(Exercise goal): Please copy out every line of the listing below word for word, leaving the pictures out of your answer.
[Begin Record extracts]
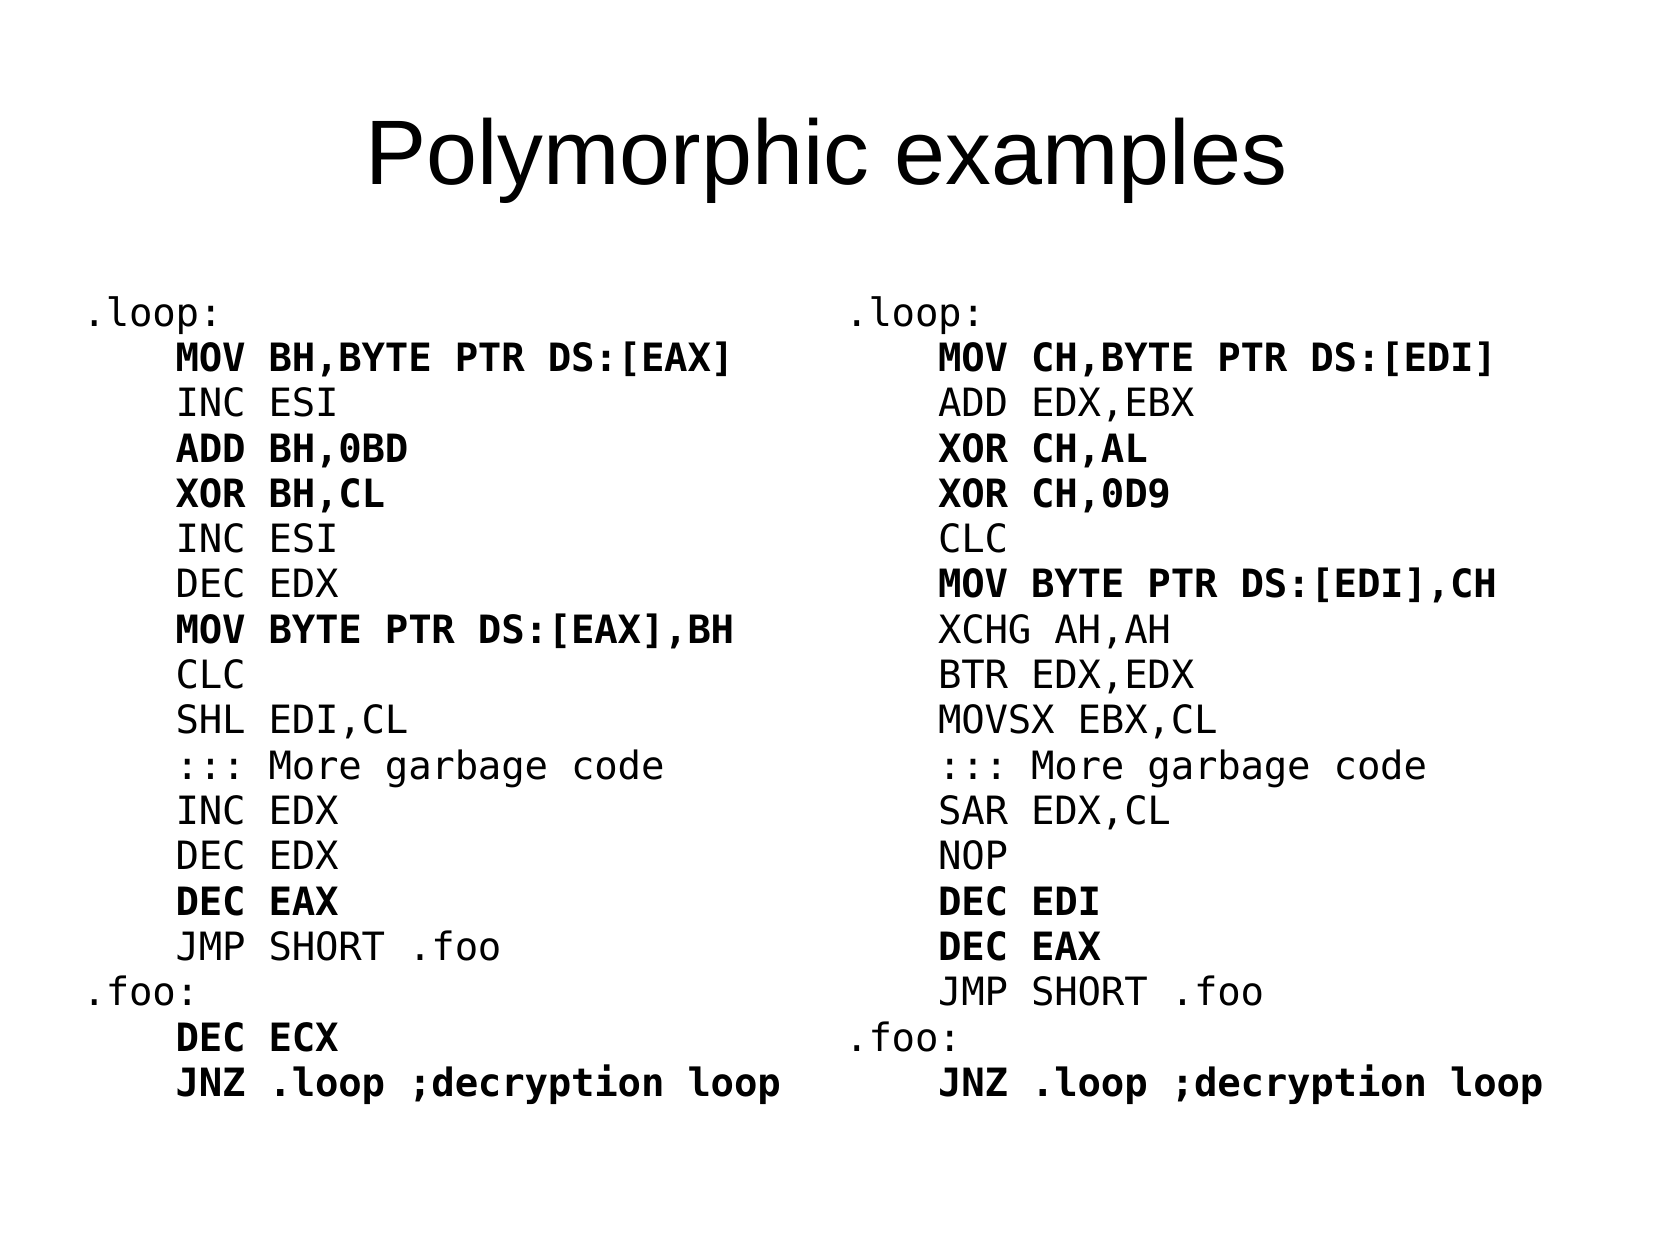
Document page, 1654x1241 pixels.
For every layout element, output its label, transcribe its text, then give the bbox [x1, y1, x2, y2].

list .loop: MOV CH,BYTE PTR DS:[EDI] ADD EDX,EBX XOR CH,AL XOR CH,0D9 CLC MOV BYTE PTR DS:[EDI],CH XCHG AH,AH BTR EDX,EDX MOVSX EBX,CL ::: More garbage code SAR EDX,CL NOP DEC EDI DEC EAX JMP SHORT .foo .foo: JNZ .loop ;decryption loop [845, 290, 1572, 1109]
title Polymorphic examples [82, 49, 1571, 257]
list .loop: MOV BH,BYTE PTR DS:[EAX] INC ESI ADD BH,0BD XOR BH,CL INC ESI DEC EDX MOV BYTE PTR DS:[EAX],BH CLC SHL EDI,CL ::: More garbage code INC EDX DEC EDX DEC EAX JMP SHORT .foo .foo: DEC ECX JNZ .loop ;decryption loop [82, 290, 809, 1109]
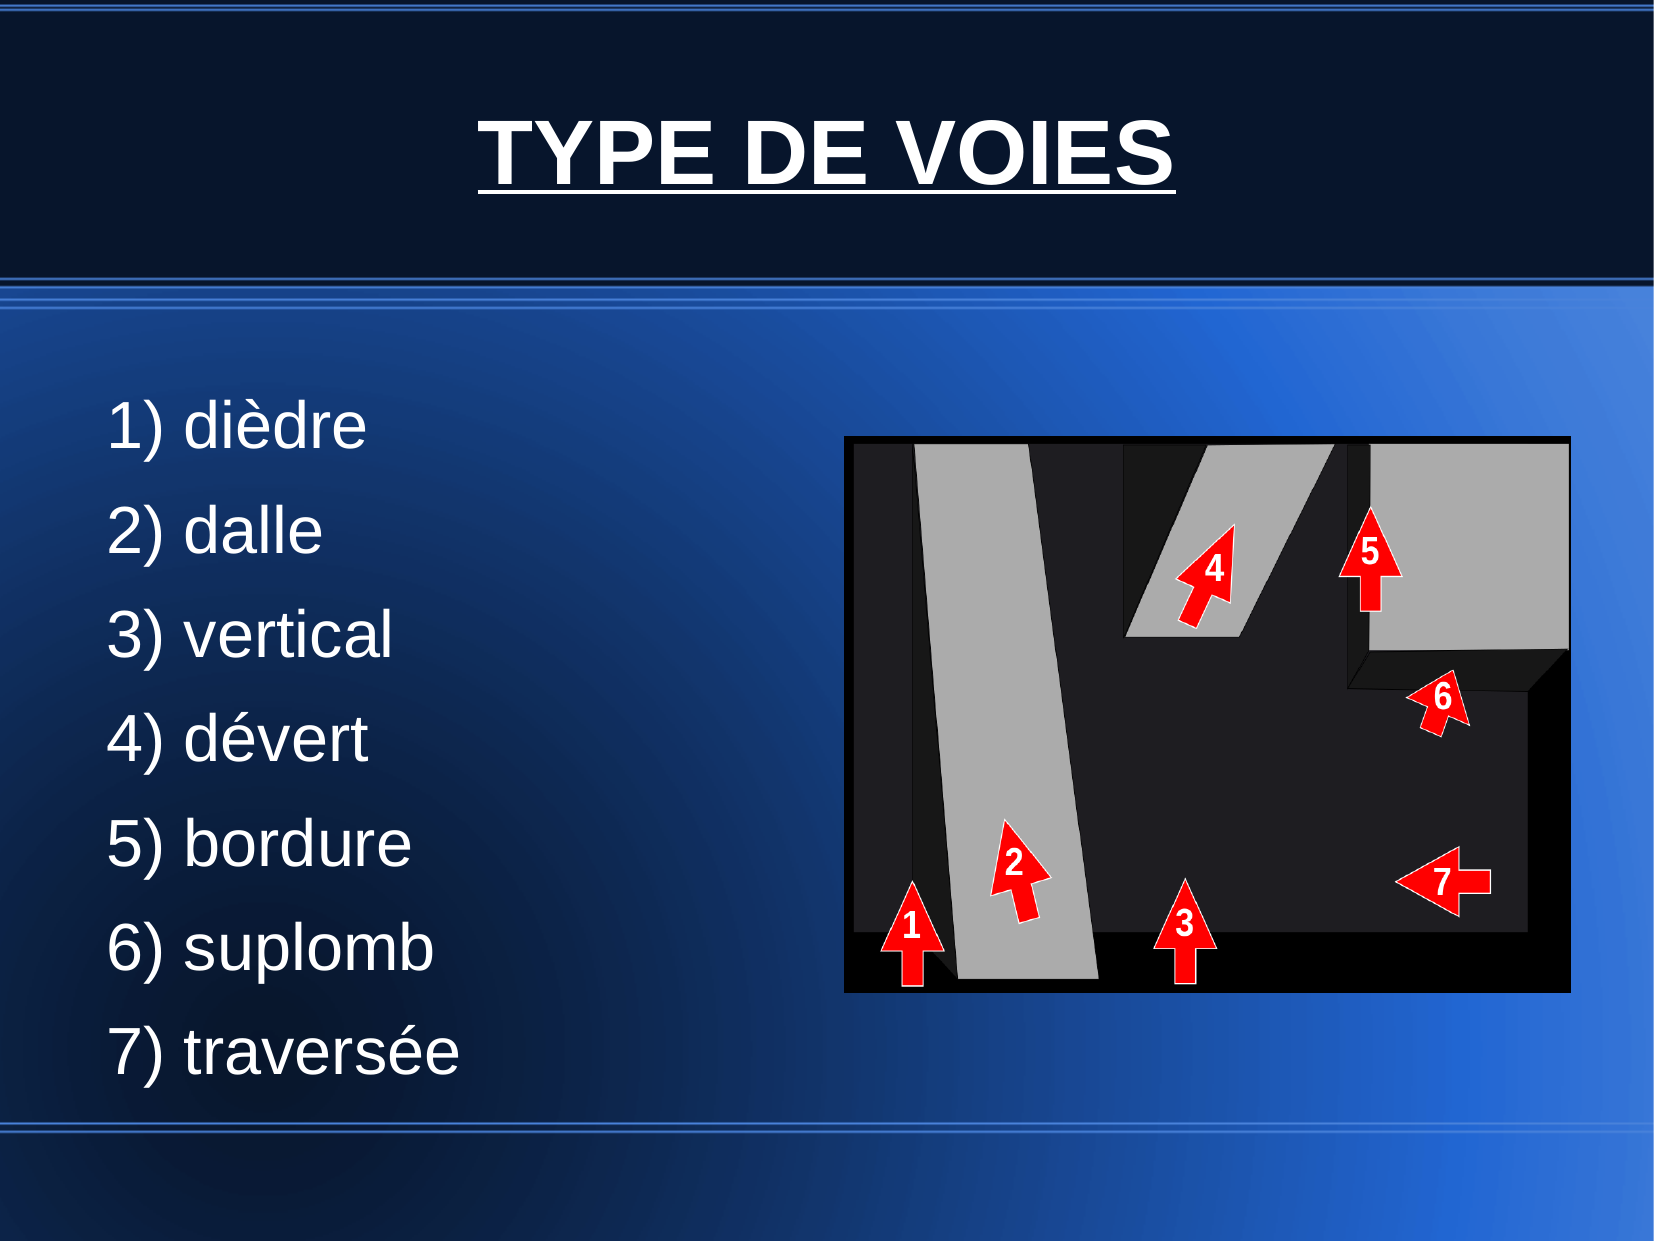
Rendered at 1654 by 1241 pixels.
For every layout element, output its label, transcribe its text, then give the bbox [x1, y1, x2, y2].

picture [0, 0, 1654, 1241]
list 1) dièdre 2) dalle 3) vertical 4) dévert 5) bordure 6) suplomb 7) traversée [35, 284, 1524, 1194]
title TYPE DE VOIES [82, 49, 1571, 257]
[End Record extracts]
(The output):
Document page, 1654x1241 pixels.
For every layout element, output its label, transcribe its text, then give the bbox [x1, y1, x2, y2].

list .loop: MOV CH,BYTE PTR DS:[EDI] ADD EDX,EBX XOR CH,AL XOR CH,0D9 CLC MOV BYTE PTR DS:[EDI],CH XCHG AH,AH BTR EDX,EDX MOVSX EBX,CL ::: More garbage code SAR EDX,CL NOP DEC EDI DEC EAX JMP SHORT .foo .foo: JNZ .loop ;decryption loop [845, 290, 1572, 1109]
title Polymorphic examples [82, 49, 1571, 257]
list .loop: MOV BH,BYTE PTR DS:[EAX] INC ESI ADD BH,0BD XOR BH,CL INC ESI DEC EDX MOV BYTE PTR DS:[EAX],BH CLC SHL EDI,CL ::: More garbage code INC EDX DEC EDX DEC EAX JMP SHORT .foo .foo: DEC ECX JNZ .loop ;decryption loop [82, 290, 809, 1109]
Rendered at 1654 by 1241 pixels.
For every layout element, output its label, transcribe its text, then give the bbox [x1, y1, x2, y2].

picture [0, 0, 1654, 1241]
list 1) dièdre 2) dalle 3) vertical 4) dévert 5) bordure 6) suplomb 7) traversée [35, 284, 1524, 1194]
title TYPE DE VOIES [82, 49, 1571, 257]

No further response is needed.